AF: Yeah, it’s just another show and there’s been so much done on screens. The high-tech visual effects available to us on video these days, you can’t really rival that no matter what you do, even if you took a movie of the Rock-afire Explosion, it’s still just a movie. Maybe the Rock-afire Explosion is something that people enjoyed and loved, but never really had a good home. My favorite fantasy of the distant future for the Rock-afire’s home would be a major amusement park, like Disney or Universal Studios, that would embrace the Rock-afire and embrace the fans of the Rock-afire, if there were enough of them, and actually produce a Rock-afire experience, which would be like the Simpson’s Experience or Back To The Future or Jaws, or any of these other things where they create a ride or experience based on modern culture. If an amusement park wanted to do that and put together one really fabulous display or exhibit or ride, it would be fantastic because then it wouldn’t just be the Rock-afire on stage, but it would be an entire adventure. Maybe instead of it being a $120,000 exhibit like it was at Showbiz, it could be a $50 million adventure. That’s my real dream for what might happen to the characters, hopefully sometime in my life. All it takes is millions of fans to tell Universal what they want. As long as Universal thinks there’s only a few scattered people who remember the Rock-afire and they’re not willing to shell out their money to get there, then of course it wouldn’t make sense for them to do that, either.


PR: With that kind of attraction, you would develop new fans as well from the younger generations.

AF: That’s probably what we have to do now, is to develop new fans.
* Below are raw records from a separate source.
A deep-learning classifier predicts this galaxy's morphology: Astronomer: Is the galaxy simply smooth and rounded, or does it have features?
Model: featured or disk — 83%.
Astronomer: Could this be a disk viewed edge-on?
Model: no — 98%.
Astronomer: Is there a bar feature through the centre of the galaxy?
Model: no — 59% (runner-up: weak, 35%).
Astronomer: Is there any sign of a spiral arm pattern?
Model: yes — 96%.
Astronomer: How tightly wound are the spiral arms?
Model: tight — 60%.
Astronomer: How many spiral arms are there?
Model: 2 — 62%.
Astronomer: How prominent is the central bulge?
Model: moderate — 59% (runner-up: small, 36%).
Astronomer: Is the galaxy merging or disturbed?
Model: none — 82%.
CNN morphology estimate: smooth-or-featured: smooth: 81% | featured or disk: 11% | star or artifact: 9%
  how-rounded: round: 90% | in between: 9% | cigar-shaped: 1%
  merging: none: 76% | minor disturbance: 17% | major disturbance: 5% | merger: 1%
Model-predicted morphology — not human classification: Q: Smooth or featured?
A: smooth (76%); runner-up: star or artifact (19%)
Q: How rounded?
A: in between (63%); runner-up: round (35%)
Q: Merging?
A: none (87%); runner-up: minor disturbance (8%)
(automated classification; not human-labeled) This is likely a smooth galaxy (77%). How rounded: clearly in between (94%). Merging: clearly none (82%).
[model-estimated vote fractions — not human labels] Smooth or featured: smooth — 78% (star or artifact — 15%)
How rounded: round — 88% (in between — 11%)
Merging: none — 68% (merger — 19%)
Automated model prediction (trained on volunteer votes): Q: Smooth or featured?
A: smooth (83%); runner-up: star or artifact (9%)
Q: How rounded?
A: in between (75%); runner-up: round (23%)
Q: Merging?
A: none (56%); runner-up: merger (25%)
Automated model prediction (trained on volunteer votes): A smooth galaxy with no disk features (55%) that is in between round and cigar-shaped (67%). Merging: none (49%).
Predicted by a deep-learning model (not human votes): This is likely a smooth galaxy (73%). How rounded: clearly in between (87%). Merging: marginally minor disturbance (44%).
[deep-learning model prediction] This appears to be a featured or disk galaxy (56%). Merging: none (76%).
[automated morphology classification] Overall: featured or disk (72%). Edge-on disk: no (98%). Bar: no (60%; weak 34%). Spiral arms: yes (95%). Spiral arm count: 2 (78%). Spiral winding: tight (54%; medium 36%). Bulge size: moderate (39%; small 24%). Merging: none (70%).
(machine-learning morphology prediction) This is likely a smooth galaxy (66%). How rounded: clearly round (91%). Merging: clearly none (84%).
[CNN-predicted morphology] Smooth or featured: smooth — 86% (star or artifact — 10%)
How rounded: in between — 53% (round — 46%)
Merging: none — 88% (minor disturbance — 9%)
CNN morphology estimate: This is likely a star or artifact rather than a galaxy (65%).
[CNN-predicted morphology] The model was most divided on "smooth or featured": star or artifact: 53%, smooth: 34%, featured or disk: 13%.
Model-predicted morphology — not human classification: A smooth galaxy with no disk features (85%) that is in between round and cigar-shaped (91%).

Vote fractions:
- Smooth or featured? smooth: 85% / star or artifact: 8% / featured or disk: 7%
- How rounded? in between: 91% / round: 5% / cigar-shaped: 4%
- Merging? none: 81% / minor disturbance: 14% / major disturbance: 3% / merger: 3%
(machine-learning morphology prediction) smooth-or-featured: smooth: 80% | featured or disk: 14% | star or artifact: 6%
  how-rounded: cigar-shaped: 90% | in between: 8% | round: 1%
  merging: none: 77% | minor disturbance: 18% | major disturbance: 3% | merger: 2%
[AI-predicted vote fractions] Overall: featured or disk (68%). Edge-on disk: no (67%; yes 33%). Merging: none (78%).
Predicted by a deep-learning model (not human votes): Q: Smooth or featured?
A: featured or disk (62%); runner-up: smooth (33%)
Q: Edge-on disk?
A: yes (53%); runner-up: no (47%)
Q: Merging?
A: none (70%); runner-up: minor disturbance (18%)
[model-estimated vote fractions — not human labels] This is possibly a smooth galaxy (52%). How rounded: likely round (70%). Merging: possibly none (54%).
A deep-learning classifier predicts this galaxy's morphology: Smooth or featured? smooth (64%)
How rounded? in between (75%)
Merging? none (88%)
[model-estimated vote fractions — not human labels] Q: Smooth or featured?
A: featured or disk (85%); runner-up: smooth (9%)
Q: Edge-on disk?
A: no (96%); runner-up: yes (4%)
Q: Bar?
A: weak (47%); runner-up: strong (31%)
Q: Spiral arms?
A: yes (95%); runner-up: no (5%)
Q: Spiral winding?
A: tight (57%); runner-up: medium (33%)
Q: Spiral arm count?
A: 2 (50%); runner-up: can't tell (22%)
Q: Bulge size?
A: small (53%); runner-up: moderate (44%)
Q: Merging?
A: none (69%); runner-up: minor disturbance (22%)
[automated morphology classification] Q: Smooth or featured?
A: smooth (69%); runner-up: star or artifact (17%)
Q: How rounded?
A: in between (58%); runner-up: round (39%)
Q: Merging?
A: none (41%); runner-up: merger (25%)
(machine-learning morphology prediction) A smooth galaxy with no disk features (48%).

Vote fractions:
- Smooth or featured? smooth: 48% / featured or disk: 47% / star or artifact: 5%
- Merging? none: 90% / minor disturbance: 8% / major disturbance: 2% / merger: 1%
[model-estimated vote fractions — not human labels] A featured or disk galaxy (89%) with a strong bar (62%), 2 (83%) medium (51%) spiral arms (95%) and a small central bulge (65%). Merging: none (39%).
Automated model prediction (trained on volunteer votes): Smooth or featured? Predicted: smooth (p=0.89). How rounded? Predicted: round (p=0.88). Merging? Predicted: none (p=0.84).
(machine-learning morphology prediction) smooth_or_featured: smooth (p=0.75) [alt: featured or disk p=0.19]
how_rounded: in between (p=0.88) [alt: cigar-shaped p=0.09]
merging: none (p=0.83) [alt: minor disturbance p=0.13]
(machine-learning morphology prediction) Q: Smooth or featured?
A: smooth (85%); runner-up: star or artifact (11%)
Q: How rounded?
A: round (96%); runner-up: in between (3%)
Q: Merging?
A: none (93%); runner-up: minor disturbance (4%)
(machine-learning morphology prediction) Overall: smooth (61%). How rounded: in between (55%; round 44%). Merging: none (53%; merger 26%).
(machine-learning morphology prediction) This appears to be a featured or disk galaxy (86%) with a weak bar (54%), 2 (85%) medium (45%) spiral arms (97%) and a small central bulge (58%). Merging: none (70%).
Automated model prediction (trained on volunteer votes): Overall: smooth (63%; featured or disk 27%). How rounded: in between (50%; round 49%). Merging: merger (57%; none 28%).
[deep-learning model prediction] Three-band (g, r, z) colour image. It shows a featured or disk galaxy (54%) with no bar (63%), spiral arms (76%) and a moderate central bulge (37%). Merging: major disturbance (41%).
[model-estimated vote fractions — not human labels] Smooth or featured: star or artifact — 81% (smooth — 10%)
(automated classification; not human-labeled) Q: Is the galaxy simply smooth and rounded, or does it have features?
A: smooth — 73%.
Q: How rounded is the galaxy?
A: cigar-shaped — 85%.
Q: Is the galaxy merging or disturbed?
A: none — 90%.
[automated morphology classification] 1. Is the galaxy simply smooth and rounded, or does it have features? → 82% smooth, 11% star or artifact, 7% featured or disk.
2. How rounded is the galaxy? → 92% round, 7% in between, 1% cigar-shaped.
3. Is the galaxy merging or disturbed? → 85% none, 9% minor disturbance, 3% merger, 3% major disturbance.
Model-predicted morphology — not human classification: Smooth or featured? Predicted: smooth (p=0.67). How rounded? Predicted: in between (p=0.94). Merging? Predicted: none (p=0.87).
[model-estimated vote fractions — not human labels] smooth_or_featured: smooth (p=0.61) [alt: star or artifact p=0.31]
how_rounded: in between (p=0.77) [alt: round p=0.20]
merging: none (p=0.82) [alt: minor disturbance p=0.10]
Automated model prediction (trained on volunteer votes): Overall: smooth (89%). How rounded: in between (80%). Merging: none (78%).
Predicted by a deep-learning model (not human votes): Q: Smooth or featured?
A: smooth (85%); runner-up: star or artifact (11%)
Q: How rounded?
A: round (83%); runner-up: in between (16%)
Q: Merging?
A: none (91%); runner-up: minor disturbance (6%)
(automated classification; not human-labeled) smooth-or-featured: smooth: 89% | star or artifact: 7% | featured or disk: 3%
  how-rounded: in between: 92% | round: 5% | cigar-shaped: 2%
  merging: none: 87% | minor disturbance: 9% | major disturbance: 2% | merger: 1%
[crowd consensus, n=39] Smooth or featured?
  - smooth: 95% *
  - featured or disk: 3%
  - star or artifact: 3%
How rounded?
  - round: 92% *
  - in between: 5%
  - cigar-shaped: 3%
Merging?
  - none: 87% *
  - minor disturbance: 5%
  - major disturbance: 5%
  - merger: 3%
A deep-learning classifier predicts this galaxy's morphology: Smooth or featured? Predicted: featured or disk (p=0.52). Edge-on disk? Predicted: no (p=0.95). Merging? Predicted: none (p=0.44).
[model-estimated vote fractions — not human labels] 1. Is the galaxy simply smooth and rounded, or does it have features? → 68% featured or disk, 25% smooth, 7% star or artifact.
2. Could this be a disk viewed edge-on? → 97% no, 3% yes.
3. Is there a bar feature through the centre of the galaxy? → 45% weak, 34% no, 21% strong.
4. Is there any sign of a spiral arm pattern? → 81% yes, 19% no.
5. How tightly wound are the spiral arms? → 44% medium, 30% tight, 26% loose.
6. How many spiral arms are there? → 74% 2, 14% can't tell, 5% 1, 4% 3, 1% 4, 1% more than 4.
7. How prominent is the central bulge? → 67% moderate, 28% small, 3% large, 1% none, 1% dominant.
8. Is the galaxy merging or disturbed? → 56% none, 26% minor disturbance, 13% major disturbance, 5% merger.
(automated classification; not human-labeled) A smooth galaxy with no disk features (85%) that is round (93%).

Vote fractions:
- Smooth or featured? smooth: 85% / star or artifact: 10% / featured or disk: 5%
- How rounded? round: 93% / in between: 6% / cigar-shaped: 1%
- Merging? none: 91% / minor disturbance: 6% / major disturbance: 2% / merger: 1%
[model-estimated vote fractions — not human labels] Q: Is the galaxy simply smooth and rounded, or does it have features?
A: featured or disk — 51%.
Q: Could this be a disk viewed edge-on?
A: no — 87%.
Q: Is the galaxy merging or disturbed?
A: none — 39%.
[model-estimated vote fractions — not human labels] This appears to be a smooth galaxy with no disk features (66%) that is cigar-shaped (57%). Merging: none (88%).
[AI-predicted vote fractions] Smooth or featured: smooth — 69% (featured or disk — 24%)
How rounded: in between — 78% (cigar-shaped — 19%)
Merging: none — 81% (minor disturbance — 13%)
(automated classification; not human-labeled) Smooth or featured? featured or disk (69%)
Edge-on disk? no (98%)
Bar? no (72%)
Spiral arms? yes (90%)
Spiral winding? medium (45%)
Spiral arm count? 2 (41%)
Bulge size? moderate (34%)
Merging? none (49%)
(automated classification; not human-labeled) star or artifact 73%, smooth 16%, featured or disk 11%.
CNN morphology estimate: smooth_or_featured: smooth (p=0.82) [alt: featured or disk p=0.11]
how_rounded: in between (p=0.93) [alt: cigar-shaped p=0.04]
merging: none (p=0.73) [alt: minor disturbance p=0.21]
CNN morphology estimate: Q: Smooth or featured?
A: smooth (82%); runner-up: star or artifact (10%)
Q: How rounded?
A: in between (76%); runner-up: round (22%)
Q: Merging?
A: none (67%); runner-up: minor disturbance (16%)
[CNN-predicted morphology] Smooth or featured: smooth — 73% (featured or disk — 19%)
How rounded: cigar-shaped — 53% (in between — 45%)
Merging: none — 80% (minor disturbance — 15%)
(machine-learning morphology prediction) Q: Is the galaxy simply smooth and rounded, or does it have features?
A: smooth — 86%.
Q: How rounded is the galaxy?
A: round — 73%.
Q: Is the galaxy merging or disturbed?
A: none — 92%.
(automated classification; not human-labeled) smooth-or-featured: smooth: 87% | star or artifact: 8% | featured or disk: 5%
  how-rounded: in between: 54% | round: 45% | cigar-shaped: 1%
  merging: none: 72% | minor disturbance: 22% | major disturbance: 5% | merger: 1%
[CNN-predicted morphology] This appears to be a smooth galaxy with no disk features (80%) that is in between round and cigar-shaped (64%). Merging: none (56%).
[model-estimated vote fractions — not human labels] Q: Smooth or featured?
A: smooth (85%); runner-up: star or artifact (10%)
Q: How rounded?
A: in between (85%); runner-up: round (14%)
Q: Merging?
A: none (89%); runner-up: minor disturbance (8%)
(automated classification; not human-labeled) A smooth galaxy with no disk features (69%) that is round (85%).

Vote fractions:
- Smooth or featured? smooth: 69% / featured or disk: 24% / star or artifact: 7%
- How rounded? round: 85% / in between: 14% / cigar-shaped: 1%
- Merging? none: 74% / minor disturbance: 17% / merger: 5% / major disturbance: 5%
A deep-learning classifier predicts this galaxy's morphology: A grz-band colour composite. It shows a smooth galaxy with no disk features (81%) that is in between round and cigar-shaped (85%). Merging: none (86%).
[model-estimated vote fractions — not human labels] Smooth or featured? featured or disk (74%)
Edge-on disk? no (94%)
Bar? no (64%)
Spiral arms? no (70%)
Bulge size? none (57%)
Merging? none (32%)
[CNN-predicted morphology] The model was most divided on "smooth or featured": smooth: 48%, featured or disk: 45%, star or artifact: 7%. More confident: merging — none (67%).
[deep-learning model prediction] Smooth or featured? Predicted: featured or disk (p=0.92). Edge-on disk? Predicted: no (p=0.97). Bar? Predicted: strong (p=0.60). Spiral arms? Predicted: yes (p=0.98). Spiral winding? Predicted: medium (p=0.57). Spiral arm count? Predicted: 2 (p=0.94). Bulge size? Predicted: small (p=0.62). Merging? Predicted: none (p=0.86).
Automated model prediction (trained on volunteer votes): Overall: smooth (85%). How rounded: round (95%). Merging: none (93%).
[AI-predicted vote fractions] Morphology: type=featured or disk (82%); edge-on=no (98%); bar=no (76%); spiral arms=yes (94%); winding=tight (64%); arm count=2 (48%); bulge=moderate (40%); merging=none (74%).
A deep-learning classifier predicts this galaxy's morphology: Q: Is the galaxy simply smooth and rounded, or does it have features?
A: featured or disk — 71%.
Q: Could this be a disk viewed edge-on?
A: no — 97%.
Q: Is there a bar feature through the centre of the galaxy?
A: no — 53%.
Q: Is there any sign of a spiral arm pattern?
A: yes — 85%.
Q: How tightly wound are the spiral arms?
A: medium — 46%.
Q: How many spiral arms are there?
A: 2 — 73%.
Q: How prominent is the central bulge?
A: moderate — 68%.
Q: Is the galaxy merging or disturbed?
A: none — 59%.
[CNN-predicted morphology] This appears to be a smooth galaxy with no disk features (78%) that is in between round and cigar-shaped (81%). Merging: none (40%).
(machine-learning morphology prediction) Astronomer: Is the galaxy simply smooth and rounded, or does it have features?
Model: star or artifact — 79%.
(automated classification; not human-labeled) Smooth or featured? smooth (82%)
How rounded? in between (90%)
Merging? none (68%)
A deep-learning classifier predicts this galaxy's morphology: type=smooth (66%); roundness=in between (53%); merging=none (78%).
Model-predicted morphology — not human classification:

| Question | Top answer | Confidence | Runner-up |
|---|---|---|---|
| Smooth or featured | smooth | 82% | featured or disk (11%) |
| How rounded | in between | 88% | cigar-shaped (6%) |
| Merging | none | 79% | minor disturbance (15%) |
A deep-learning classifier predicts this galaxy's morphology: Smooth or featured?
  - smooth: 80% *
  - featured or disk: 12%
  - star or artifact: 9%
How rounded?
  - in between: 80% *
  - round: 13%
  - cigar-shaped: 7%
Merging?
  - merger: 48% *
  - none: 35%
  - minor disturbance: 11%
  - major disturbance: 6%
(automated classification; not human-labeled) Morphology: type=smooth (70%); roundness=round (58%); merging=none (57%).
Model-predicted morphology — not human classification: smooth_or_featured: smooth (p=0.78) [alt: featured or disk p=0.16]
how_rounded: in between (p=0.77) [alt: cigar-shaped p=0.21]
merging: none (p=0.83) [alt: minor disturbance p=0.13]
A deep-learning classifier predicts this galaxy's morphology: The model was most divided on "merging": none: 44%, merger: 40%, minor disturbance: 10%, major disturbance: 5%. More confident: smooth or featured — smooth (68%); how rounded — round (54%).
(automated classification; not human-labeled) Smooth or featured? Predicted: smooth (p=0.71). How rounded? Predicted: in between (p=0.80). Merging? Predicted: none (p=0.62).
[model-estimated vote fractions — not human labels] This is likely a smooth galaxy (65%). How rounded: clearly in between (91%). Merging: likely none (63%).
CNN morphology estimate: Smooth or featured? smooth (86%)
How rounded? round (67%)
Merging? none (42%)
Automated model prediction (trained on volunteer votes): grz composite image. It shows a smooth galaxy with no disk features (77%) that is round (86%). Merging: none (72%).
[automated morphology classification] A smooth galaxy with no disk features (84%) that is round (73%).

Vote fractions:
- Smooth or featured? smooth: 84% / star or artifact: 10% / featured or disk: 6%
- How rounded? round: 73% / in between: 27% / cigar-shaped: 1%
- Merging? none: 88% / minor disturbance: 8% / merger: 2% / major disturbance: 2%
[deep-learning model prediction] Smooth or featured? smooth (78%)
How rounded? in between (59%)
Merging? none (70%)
Not just the ones that saw it when they were growing up, but new fans. I really like it when a parent writes me and tells me, ‘My kids just loved the Rock-afire,’ and I do try to encourage that sort of thing. But I’m not exactly Mr. Disney or Mr. Family Guy, either—well, I guess I’m more like Family Guy the cartoon because I love to have adult humor or adult situations in my work, but I try to keep it sort of as a second-level thing that you really have to be an adult to get instead of putting it right out there or putting explicit lyrics on the stage.


PR: Well, there is Billy Bob’s “I Ain’t Gay” song.

AF: That’s actually a very innocent song. I got some negative commentary from a former fan who thought it was anti-Christian or thinks I’m anti-Christian or whatever, but I’m not, and it’s not. It’s an innocent song. In fact, pretty much that whole song was based on my feelings about love when I was seven years old. The whole ‘I’m not gay’ thing is kind of a joke because the way Billy Bob talks, people are always asking me, ‘So is Billy Bob gay?’ No, he’s not gay. He’s just a sweet guy from the south. They say, ‘Okay, well, he sounds gay.’ I don’t know how you sound gay, but no, he’s not gay.

 Billy Bob’s “I Ain’t Gay,” first of the new Rock-afire videos.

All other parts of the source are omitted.